- [What the task asks] Update these rows so that every occurrence of "Document page" reads "Rendered page", and leave everything else unchanged.

— begin —

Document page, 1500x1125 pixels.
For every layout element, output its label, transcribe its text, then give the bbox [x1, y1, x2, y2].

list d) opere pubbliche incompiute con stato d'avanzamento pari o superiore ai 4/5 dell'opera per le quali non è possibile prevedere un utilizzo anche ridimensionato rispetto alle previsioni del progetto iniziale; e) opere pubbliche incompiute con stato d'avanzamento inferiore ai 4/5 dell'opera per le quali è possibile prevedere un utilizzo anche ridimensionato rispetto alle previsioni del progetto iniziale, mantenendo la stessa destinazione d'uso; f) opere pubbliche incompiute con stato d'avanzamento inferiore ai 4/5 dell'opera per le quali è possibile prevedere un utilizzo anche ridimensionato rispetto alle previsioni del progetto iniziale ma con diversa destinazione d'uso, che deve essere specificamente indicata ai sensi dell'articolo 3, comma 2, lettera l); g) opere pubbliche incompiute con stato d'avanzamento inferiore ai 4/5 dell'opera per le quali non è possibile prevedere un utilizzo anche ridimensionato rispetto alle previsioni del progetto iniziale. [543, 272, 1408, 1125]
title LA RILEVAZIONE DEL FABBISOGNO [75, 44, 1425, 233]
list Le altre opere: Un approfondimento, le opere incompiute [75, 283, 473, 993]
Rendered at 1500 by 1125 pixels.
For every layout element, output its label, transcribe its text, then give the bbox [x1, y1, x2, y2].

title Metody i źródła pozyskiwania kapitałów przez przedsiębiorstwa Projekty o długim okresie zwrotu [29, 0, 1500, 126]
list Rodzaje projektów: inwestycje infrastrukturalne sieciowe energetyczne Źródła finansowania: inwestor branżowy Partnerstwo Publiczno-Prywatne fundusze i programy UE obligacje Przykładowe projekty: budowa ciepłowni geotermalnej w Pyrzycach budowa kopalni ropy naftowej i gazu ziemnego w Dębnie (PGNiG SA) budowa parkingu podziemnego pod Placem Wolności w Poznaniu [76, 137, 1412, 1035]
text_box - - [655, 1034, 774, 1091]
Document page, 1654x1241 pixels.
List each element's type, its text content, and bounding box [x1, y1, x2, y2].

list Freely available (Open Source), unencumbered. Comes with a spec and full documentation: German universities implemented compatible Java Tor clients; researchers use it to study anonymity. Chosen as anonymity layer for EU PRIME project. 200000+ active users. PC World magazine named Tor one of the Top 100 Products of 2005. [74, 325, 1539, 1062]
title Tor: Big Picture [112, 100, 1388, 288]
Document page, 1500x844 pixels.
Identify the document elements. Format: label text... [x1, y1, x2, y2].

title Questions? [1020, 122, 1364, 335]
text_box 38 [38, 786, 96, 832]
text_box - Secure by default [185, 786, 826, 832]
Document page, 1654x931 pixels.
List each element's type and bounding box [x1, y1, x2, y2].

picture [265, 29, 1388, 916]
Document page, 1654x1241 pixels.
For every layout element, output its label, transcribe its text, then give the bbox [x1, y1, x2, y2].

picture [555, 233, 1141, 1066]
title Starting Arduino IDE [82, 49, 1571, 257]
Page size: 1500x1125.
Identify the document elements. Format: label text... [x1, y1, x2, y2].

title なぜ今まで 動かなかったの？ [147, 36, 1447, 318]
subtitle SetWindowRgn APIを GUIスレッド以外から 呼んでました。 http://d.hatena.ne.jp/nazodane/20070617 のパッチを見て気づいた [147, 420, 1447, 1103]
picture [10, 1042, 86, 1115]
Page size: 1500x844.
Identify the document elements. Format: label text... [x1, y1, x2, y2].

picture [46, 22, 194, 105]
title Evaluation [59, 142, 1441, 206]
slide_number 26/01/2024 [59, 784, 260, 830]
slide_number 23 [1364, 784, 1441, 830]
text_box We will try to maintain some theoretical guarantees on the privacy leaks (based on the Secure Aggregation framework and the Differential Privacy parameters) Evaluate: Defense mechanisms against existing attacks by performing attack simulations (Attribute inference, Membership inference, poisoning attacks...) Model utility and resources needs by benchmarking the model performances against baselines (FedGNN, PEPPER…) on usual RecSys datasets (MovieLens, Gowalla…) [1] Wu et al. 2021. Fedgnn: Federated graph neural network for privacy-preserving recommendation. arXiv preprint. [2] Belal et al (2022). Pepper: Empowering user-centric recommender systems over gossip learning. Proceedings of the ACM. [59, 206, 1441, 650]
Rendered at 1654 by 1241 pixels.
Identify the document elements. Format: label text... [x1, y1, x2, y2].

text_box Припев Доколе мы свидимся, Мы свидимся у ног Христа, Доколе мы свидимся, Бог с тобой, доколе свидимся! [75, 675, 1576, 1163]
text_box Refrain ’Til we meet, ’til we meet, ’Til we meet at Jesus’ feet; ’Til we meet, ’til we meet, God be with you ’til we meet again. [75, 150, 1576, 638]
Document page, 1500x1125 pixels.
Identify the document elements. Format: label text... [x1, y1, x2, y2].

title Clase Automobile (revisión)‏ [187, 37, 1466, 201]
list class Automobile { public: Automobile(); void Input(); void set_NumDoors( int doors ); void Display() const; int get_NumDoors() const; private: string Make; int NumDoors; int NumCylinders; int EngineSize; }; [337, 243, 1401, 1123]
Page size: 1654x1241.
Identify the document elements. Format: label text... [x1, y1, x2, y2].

— end —

- [Correct result]
Rendered page, 1500x1125 pixels.
For every layout element, output its label, transcribe its text, then give the bbox [x1, y1, x2, y2].

list d) opere pubbliche incompiute con stato d'avanzamento pari o superiore ai 4/5 dell'opera per le quali non è possibile prevedere un utilizzo anche ridimensionato rispetto alle previsioni del progetto iniziale; e) opere pubbliche incompiute con stato d'avanzamento inferiore ai 4/5 dell'opera per le quali è possibile prevedere un utilizzo anche ridimensionato rispetto alle previsioni del progetto iniziale, mantenendo la stessa destinazione d'uso; f) opere pubbliche incompiute con stato d'avanzamento inferiore ai 4/5 dell'opera per le quali è possibile prevedere un utilizzo anche ridimensionato rispetto alle previsioni del progetto iniziale ma con diversa destinazione d'uso, che deve essere specificamente indicata ai sensi dell'articolo 3, comma 2, lettera l); g) opere pubbliche incompiute con stato d'avanzamento inferiore ai 4/5 dell'opera per le quali non è possibile prevedere un utilizzo anche ridimensionato rispetto alle previsioni del progetto iniziale. [543, 272, 1408, 1125]
title LA RILEVAZIONE DEL FABBISOGNO [75, 44, 1425, 233]
list Le altre opere: Un approfondimento, le opere incompiute [75, 283, 473, 993]
Rendered at 1500 by 1125 pixels.
For every layout element, output its label, transcribe its text, then give the bbox [x1, y1, x2, y2].

title Metody i źródła pozyskiwania kapitałów przez przedsiębiorstwa Projekty o długim okresie zwrotu [29, 0, 1500, 126]
list Rodzaje projektów: inwestycje infrastrukturalne sieciowe energetyczne Źródła finansowania: inwestor branżowy Partnerstwo Publiczno-Prywatne fundusze i programy UE obligacje Przykładowe projekty: budowa ciepłowni geotermalnej w Pyrzycach budowa kopalni ropy naftowej i gazu ziemnego w Dębnie (PGNiG SA) budowa parkingu podziemnego pod Placem Wolności w Poznaniu [76, 137, 1412, 1035]
text_box - - [655, 1034, 774, 1091]
Rendered page, 1654x1241 pixels.
List each element's type, its text content, and bounding box [x1, y1, x2, y2].

list Freely available (Open Source), unencumbered. Comes with a spec and full documentation: German universities implemented compatible Java Tor clients; researchers use it to study anonymity. Chosen as anonymity layer for EU PRIME project. 200000+ active users. PC World magazine named Tor one of the Top 100 Products of 2005. [74, 325, 1539, 1062]
title Tor: Big Picture [112, 100, 1388, 288]
Rendered page, 1500x844 pixels.
Identify the document elements. Format: label text... [x1, y1, x2, y2].

title Questions? [1020, 122, 1364, 335]
text_box 38 [38, 786, 96, 832]
text_box - Secure by default [185, 786, 826, 832]
Rendered page, 1654x931 pixels.
List each element's type and bounding box [x1, y1, x2, y2].

picture [265, 29, 1388, 916]
Rendered page, 1654x1241 pixels.
For every layout element, output its label, transcribe its text, then give the bbox [x1, y1, x2, y2].

picture [555, 233, 1141, 1066]
title Starting Arduino IDE [82, 49, 1571, 257]
Page size: 1500x1125.
Identify the document elements. Format: label text... [x1, y1, x2, y2].

title なぜ今まで 動かなかったの？ [147, 36, 1447, 318]
subtitle SetWindowRgn APIを GUIスレッド以外から 呼んでました。 http://d.hatena.ne.jp/nazodane/20070617 のパッチを見て気づいた [147, 420, 1447, 1103]
picture [10, 1042, 86, 1115]
Page size: 1500x844.
Identify the document elements. Format: label text... [x1, y1, x2, y2].

picture [46, 22, 194, 105]
title Evaluation [59, 142, 1441, 206]
slide_number 26/01/2024 [59, 784, 260, 830]
slide_number 23 [1364, 784, 1441, 830]
text_box We will try to maintain some theoretical guarantees on the privacy leaks (based on the Secure Aggregation framework and the Differential Privacy parameters) Evaluate: Defense mechanisms against existing attacks by performing attack simulations (Attribute inference, Membership inference, poisoning attacks...) Model utility and resources needs by benchmarking the model performances against baselines (FedGNN, PEPPER…) on usual RecSys datasets (MovieLens, Gowalla…) [1] Wu et al. 2021. Fedgnn: Federated graph neural network for privacy-preserving recommendation. arXiv preprint. [2] Belal et al (2022). Pepper: Empowering user-centric recommender systems over gossip learning. Proceedings of the ACM. [59, 206, 1441, 650]
Rendered at 1654 by 1241 pixels.
Identify the document elements. Format: label text... [x1, y1, x2, y2].

text_box Припев Доколе мы свидимся, Мы свидимся у ног Христа, Доколе мы свидимся, Бог с тобой, доколе свидимся! [75, 675, 1576, 1163]
text_box Refrain ’Til we meet, ’til we meet, ’Til we meet at Jesus’ feet; ’Til we meet, ’til we meet, God be with you ’til we meet again. [75, 150, 1576, 638]
Rendered page, 1500x1125 pixels.
Identify the document elements. Format: label text... [x1, y1, x2, y2].

title Clase Automobile (revisión)‏ [187, 37, 1466, 201]
list class Automobile { public: Automobile(); void Input(); void set_NumDoors( int doors ); void Display() const; int get_NumDoors() const; private: string Make; int NumDoors; int NumCylinders; int EngineSize; }; [337, 243, 1401, 1123]
Page size: 1654x1241.
Identify the document elements. Format: label text... [x1, y1, x2, y2].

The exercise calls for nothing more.